--- START ---
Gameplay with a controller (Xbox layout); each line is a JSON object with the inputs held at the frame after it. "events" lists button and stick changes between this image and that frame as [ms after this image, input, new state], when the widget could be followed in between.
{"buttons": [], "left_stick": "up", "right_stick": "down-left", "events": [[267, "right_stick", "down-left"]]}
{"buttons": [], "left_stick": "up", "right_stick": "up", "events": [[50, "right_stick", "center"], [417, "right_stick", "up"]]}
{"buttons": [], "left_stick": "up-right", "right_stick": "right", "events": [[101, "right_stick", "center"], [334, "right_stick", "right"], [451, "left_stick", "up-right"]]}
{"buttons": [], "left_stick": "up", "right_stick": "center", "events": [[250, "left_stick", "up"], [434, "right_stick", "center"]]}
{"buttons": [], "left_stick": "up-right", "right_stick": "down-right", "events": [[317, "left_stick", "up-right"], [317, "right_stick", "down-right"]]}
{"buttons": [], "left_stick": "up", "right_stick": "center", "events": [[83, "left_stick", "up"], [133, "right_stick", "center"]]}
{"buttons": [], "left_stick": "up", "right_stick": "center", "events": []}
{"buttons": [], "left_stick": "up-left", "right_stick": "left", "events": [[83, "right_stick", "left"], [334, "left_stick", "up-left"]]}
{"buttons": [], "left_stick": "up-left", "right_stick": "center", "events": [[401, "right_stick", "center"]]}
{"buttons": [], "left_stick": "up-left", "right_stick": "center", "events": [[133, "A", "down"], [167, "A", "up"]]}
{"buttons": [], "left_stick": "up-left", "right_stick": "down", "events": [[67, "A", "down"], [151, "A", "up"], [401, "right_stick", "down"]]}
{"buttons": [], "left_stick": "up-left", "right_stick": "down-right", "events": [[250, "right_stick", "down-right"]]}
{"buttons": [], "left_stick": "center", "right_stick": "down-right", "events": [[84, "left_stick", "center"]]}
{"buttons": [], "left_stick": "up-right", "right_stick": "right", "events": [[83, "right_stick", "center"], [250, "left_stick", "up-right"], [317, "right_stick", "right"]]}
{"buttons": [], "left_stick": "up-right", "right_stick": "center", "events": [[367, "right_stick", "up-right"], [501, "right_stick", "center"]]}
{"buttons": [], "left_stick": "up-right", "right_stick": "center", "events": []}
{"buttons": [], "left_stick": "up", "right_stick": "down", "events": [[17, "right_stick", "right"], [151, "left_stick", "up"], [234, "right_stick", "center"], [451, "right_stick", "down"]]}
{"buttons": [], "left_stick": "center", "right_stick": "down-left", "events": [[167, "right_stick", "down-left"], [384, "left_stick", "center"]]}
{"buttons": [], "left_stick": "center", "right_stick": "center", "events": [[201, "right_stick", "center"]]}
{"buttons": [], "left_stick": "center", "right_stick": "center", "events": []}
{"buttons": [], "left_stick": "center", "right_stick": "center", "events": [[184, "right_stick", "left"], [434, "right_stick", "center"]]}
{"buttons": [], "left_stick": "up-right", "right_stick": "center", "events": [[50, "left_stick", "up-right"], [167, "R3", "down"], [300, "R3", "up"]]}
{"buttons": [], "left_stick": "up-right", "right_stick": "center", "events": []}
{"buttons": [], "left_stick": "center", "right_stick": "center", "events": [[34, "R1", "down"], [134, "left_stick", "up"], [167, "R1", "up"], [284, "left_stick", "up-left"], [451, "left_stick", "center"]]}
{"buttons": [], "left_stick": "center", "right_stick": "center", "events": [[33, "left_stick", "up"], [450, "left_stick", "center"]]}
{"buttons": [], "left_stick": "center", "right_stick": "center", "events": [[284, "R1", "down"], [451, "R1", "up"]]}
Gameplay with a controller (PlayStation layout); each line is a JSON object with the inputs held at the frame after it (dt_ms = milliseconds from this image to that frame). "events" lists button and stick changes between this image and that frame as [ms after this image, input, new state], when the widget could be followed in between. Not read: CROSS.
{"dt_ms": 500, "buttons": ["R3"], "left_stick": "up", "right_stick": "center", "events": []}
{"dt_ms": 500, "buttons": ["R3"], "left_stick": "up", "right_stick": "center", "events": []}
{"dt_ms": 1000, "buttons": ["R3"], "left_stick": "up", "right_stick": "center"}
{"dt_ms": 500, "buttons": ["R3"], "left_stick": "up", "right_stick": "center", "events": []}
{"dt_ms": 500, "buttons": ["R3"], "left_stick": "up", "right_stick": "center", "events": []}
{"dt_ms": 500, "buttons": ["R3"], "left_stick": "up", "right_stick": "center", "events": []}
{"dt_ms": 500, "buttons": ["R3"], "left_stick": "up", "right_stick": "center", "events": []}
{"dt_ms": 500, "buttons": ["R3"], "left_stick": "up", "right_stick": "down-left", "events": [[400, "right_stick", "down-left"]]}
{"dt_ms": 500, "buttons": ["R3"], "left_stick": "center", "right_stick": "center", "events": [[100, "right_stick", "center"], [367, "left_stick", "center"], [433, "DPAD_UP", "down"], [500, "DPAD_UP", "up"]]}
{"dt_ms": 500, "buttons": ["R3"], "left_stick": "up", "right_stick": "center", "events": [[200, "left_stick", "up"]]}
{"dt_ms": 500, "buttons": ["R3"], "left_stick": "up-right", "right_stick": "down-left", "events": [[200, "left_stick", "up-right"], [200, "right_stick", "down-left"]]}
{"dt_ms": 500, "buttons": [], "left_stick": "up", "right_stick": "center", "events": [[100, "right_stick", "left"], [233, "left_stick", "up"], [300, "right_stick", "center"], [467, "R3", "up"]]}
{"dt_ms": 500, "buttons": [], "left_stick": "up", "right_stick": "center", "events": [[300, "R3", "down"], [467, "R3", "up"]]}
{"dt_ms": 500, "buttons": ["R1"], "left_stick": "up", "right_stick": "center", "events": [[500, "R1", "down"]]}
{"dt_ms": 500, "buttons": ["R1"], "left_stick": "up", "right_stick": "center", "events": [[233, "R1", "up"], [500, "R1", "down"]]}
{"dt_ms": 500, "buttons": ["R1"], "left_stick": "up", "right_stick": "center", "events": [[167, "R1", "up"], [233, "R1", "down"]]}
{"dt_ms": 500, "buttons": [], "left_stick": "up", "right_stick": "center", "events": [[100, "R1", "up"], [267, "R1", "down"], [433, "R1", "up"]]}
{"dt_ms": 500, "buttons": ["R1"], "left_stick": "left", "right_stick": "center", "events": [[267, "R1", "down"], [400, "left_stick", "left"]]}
--- END ---
* [Try it]: Top to bottom, set down the entries above word for word.

* [Answer for the task]:
Gameplay with a controller (Xbox layout); each line is a JSON object with the inputs held at the frame after it. "events" lists button and stick changes between this image and that frame as [ms after this image, input, new state], when the widget could be followed in between.
{"buttons": [], "left_stick": "up", "right_stick": "down-left", "events": [[267, "right_stick", "down-left"]]}
{"buttons": [], "left_stick": "up", "right_stick": "up", "events": [[50, "right_stick", "center"], [417, "right_stick", "up"]]}
{"buttons": [], "left_stick": "up-right", "right_stick": "right", "events": [[101, "right_stick", "center"], [334, "right_stick", "right"], [451, "left_stick", "up-right"]]}
{"buttons": [], "left_stick": "up", "right_stick": "center", "events": [[250, "left_stick", "up"], [434, "right_stick", "center"]]}
{"buttons": [], "left_stick": "up-right", "right_stick": "down-right", "events": [[317, "left_stick", "up-right"], [317, "right_stick", "down-right"]]}
{"buttons": [], "left_stick": "up", "right_stick": "center", "events": [[83, "left_stick", "up"], [133, "right_stick", "center"]]}
{"buttons": [], "left_stick": "up", "right_stick": "center", "events": []}
{"buttons": [], "left_stick": "up-left", "right_stick": "left", "events": [[83, "right_stick", "left"], [334, "left_stick", "up-left"]]}
{"buttons": [], "left_stick": "up-left", "right_stick": "center", "events": [[401, "right_stick", "center"]]}
{"buttons": [], "left_stick": "up-left", "right_stick": "center", "events": [[133, "A", "down"], [167, "A", "up"]]}
{"buttons": [], "left_stick": "up-left", "right_stick": "down", "events": [[67, "A", "down"], [151, "A", "up"], [401, "right_stick", "down"]]}
{"buttons": [], "left_stick": "up-left", "right_stick": "down-right", "events": [[250, "right_stick", "down-right"]]}
{"buttons": [], "left_stick": "center", "right_stick": "down-right", "events": [[84, "left_stick", "center"]]}
{"buttons": [], "left_stick": "up-right", "right_stick": "right", "events": [[83, "right_stick", "center"], [250, "left_stick", "up-right"], [317, "right_stick", "right"]]}
{"buttons": [], "left_stick": "up-right", "right_stick": "center", "events": [[367, "right_stick", "up-right"], [501, "right_stick", "center"]]}
{"buttons": [], "left_stick": "up-right", "right_stick": "center", "events": []}
{"buttons": [], "left_stick": "up", "right_stick": "down", "events": [[17, "right_stick", "right"], [151, "left_stick", "up"], [234, "right_stick", "center"], [451, "right_stick", "down"]]}
{"buttons": [], "left_stick": "center", "right_stick": "down-left", "events": [[167, "right_stick", "down-left"], [384, "left_stick", "center"]]}
{"buttons": [], "left_stick": "center", "right_stick": "center", "events": [[201, "right_stick", "center"]]}
{"buttons": [], "left_stick": "center", "right_stick": "center", "events": []}
{"buttons": [], "left_stick": "center", "right_stick": "center", "events": [[184, "right_stick", "left"], [434, "right_stick", "center"]]}
{"buttons": [], "left_stick": "up-right", "right_stick": "center", "events": [[50, "left_stick", "up-right"], [167, "R3", "down"], [300, "R3", "up"]]}
{"buttons": [], "left_stick": "up-right", "right_stick": "center", "events": []}
{"buttons": [], "left_stick": "center", "right_stick": "center", "events": [[34, "R1", "down"], [134, "left_stick", "up"], [167, "R1", "up"], [284, "left_stick", "up-left"], [451, "left_stick", "center"]]}
{"buttons": [], "left_stick": "center", "right_stick": "center", "events": [[33, "left_stick", "up"], [450, "left_stick", "center"]]}
{"buttons": [], "left_stick": "center", "right_stick": "center", "events": [[284, "R1", "down"], [451, "R1", "up"]]}
Gameplay with a controller (PlayStation layout); each line is a JSON object with the inputs held at the frame after it (dt_ms = milliseconds from this image to that frame). "events" lists button and stick changes between this image and that frame as [ms after this image, input, new state], when the widget could be followed in between. Not read: CROSS.
{"dt_ms": 500, "buttons": ["R3"], "left_stick": "up", "right_stick": "center", "events": []}
{"dt_ms": 500, "buttons": ["R3"], "left_stick": "up", "right_stick": "center", "events": []}
{"dt_ms": 1000, "buttons": ["R3"], "left_stick": "up", "right_stick": "center"}
{"dt_ms": 500, "buttons": ["R3"], "left_stick": "up", "right_stick": "center", "events": []}
{"dt_ms": 500, "buttons": ["R3"], "left_stick": "up", "right_stick": "center", "events": []}
{"dt_ms": 500, "buttons": ["R3"], "left_stick": "up", "right_stick": "center", "events": []}
{"dt_ms": 500, "buttons": ["R3"], "left_stick": "up", "right_stick": "center", "events": []}
{"dt_ms": 500, "buttons": ["R3"], "left_stick": "up", "right_stick": "down-left", "events": [[400, "right_stick", "down-left"]]}
{"dt_ms": 500, "buttons": ["R3"], "left_stick": "center", "right_stick": "center", "events": [[100, "right_stick", "center"], [367, "left_stick", "center"], [433, "DPAD_UP", "down"], [500, "DPAD_UP", "up"]]}
{"dt_ms": 500, "buttons": ["R3"], "left_stick": "up", "right_stick": "center", "events": [[200, "left_stick", "up"]]}
{"dt_ms": 500, "buttons": ["R3"], "left_stick": "up-right", "right_stick": "down-left", "events": [[200, "left_stick", "up-right"], [200, "right_stick", "down-left"]]}
{"dt_ms": 500, "buttons": [], "left_stick": "up", "right_stick": "center", "events": [[100, "right_stick", "left"], [233, "left_stick", "up"], [300, "right_stick", "center"], [467, "R3", "up"]]}
{"dt_ms": 500, "buttons": [], "left_stick": "up", "right_stick": "center", "events": [[300, "R3", "down"], [467, "R3", "up"]]}
{"dt_ms": 500, "buttons": ["R1"], "left_stick": "up", "right_stick": "center", "events": [[500, "R1", "down"]]}
{"dt_ms": 500, "buttons": ["R1"], "left_stick": "up", "right_stick": "center", "events": [[233, "R1", "up"], [500, "R1", "down"]]}
{"dt_ms": 500, "buttons": ["R1"], "left_stick": "up", "right_stick": "center", "events": [[167, "R1", "up"], [233, "R1", "down"]]}
{"dt_ms": 500, "buttons": [], "left_stick": "up", "right_stick": "center", "events": [[100, "R1", "up"], [267, "R1", "down"], [433, "R1", "up"]]}
{"dt_ms": 500, "buttons": ["R1"], "left_stick": "left", "right_stick": "center", "events": [[267, "R1", "down"], [400, "left_stick", "left"]]}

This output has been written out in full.